Comparison of the Mid-term Changes at the Remnant Distal Aorta after Aortic Arch Replacement or Ascending Aortic Replacement for Treating Type A Aortic Dissection.
- Author:
Kwang Jo CHO
1
;
Jong Su WOO
;
Jung Hee BANG
;
Pill Jo CHOI
Author Information
1. Department of Thoracic and Cardiovascular Surgery, Dong-A University Medical Center, College of Medicine, Dong-A University, Korea. gjcho@donga.ac.kr
- Publication Type:Original Article
- Keywords:
Aorta surgery;
Aorta arch
- MeSH:
Aorta*;
Aorta, Thoracic*;
Dilatation;
Humans;
Mortality;
Tomography, X-Ray Computed
- From:The Korean Journal of Thoracic and Cardiovascular Surgery
2007;40(6):414-419
- CountryRepublic of Korea
- Language:Korean
-
Abstract:
BACKGROUND: Replacing the ascending aorta is a standard surgical option for treating acute type A aortic dissection.

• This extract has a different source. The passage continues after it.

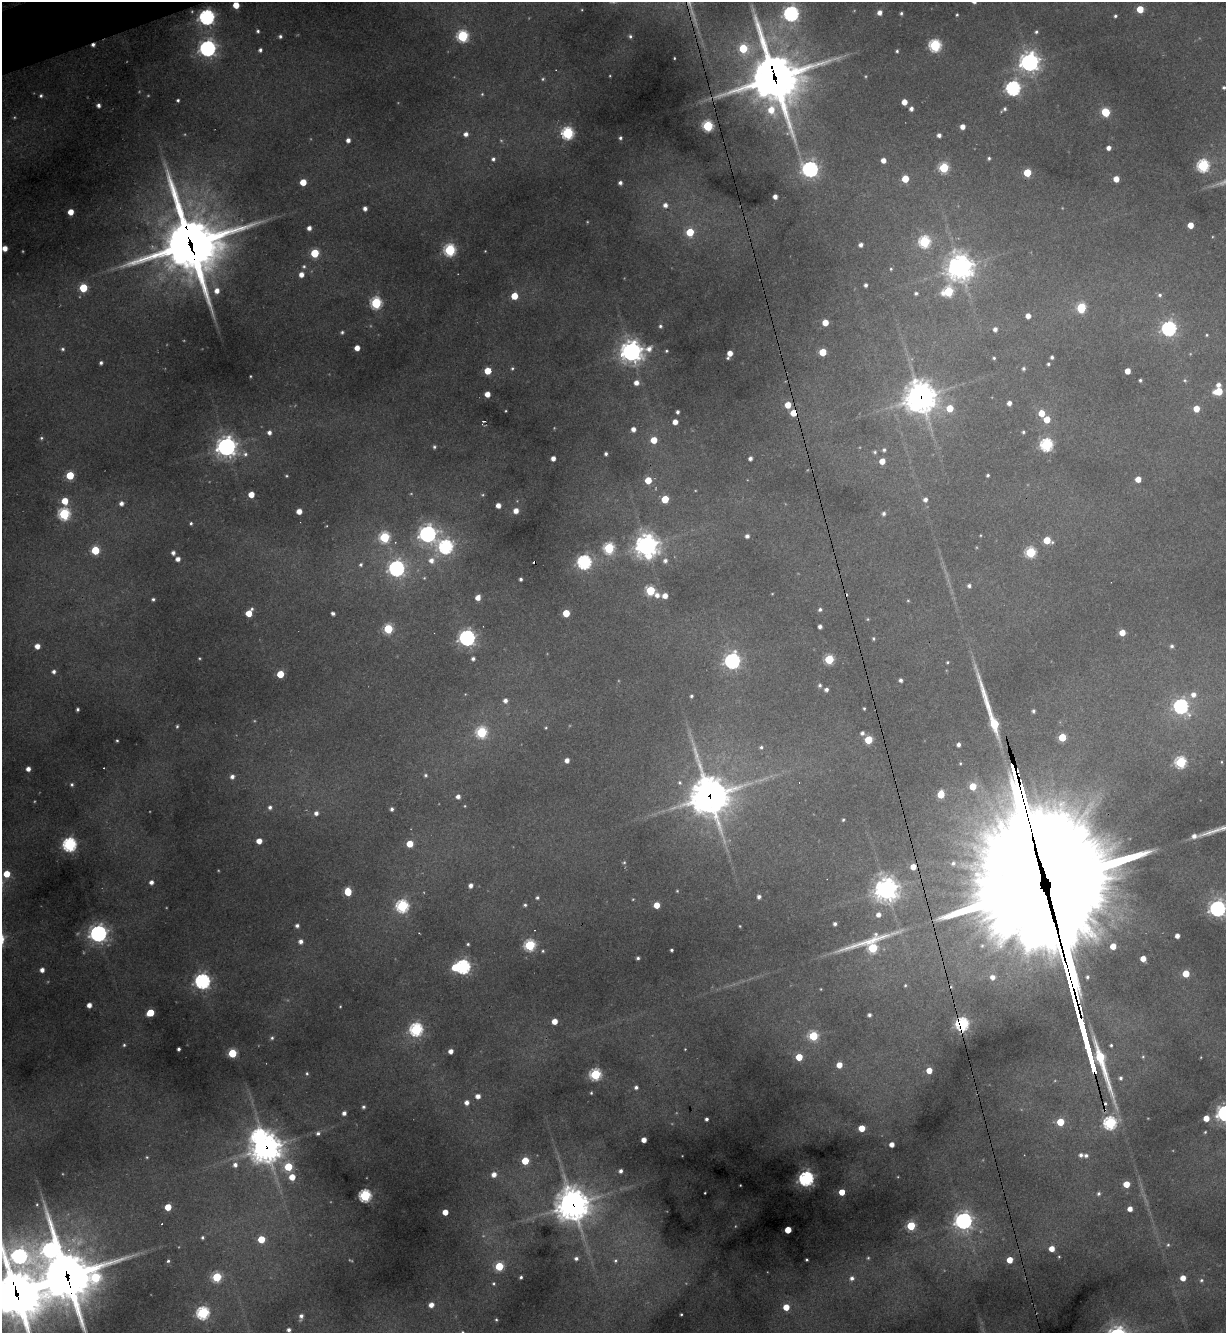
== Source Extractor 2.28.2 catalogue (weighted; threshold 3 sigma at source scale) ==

But replacing the aortic arch has recently been reported as an acceptable procedure for this disease. We compared the effects of aortic arch replacement for treating acute type A aortic dissection with the effects of ascending aortic replacement. MATERIAL AND METHOD: From 2002 to 2006, 25 patients underwent surgical treatment for acute type A aortic dissection. 12 patients underwent ascending aortic replacement and 13 patients underwent aortic arch replacement. Among the aortic arch group, an additional distal stent-graft was inserted during the operation in 5 patients. 19 patients (11 arch replaced patients and 8 ascending aortic replaced patients) were followed up at the out patient clinic for an average of 756+/-373 days. All the patients underwent CT scanning and we analyzed their distal aortic segments. RESULT: 4 patients who underwent ascending aortic replacement died, so the overall mortality rate was 16%. Among the 11 long term followed-up arch replacement patients, 2 patients (18.1%) developed distal aortic dilatation and one of them underwent thoracoabdominal aortic replacement later on. However, among the 8 the ascending aortic replaced patients, 5 patients (62.5%) developed distal aortic dilatation. CONCLUSION: Aortic arch replacement is one of the safe options for treating acute type A aortic dissection. Aortic arch replacement for treating acute type A aortic dissection could contribute to a reduced distal aortic dilatation rate and fewer secondary aortic procedures.